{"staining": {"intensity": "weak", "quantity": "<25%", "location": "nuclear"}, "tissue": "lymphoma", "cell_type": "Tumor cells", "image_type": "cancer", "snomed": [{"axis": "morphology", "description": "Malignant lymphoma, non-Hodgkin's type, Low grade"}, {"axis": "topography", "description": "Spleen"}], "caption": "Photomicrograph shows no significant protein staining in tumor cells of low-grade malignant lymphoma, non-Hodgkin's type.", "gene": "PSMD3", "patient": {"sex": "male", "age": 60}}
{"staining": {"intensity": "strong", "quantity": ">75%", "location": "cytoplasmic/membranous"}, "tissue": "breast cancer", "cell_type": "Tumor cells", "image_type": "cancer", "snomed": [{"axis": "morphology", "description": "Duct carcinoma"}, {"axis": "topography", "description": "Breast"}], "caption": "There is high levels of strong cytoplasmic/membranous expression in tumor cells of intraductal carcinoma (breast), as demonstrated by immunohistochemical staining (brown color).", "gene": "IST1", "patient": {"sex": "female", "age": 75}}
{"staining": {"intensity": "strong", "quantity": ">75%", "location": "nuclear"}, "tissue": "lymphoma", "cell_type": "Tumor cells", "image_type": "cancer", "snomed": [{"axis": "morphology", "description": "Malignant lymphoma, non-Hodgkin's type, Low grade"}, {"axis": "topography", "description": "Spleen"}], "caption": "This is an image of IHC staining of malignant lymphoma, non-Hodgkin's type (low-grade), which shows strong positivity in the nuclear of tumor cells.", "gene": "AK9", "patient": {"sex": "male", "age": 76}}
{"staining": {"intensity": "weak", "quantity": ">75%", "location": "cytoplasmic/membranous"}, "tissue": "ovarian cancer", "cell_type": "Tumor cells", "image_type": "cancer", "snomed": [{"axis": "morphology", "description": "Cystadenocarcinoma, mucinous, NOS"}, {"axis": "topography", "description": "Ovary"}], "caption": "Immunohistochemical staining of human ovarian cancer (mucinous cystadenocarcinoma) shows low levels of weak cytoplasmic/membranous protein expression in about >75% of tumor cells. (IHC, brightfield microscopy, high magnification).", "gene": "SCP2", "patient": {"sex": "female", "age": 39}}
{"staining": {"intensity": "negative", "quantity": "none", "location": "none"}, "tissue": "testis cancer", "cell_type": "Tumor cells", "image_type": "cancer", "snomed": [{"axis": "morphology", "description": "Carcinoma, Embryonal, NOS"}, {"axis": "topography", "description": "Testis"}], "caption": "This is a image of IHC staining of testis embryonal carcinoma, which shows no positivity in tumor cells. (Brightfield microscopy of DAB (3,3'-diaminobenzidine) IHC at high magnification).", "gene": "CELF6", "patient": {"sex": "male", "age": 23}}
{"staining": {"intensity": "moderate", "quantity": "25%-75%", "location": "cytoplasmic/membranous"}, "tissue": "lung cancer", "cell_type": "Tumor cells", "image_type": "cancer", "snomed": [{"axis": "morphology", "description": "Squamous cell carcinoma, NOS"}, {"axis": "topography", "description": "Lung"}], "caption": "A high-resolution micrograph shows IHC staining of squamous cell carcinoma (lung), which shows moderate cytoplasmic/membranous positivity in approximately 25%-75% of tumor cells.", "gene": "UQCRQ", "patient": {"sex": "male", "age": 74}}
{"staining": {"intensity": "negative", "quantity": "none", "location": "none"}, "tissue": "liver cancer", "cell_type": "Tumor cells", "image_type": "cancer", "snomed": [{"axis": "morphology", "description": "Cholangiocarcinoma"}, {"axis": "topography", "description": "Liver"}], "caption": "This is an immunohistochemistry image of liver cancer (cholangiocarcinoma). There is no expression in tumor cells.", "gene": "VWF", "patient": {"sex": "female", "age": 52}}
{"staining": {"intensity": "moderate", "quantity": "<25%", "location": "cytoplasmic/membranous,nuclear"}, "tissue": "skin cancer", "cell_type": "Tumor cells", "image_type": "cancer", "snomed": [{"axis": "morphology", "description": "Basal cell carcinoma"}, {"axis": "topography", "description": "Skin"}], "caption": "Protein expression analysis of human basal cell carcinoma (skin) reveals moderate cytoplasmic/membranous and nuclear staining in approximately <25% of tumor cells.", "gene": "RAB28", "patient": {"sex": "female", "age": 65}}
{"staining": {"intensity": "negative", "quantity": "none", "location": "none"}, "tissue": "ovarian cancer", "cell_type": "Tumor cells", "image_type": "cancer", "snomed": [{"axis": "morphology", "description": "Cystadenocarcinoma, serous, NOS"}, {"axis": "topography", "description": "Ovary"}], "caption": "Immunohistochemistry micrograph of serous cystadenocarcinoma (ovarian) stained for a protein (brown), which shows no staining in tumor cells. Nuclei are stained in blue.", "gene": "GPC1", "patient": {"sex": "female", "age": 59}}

AIM OF THE EXERCISE
Look through the material above. Copy each line where the word "cystadenocarcinoma" appears.

RESULT
{"staining": {"intensity": "weak", "quantity": ">75%", "location": "cytoplasmic/membranous"}, "tissue": "ovarian cancer", "cell_type": "Tumor cells", "image_type": "cancer", "snomed": [{"axis": "morphology", "description": "Cystadenocarcinoma, mucinous, NOS"}, {"axis": "topography", "description": "Ovary"}], "caption": "Immunohistochemical staining of human ovarian cancer (mucinous cystadenocarcinoma) shows low levels of weak cytoplasmic/membranous protein expression in about >75% of tumor cells. (IHC, brightfield microscopy, high magnification).", "gene": "SCP2", "patient": {"sex": "female", "age": 39}}
{"staining": {"intensity": "negative", "quantity": "none", "location": "none"}, "tissue": "ovarian cancer", "cell_type": "Tumor cells", "image_type": "cancer", "snomed": [{"axis": "morphology", "description": "Cystadenocarcinoma, serous, NOS"}, {"axis": "topography", "description": "Ovary"}], "caption": "Immunohistochemistry micrograph of serous cystadenocarcinoma (ovarian) stained for a protein (brown), which shows no staining in tumor cells. Nuclei are stained in blue.", "gene": "GPC1", "patient": {"sex": "female", "age": 59}}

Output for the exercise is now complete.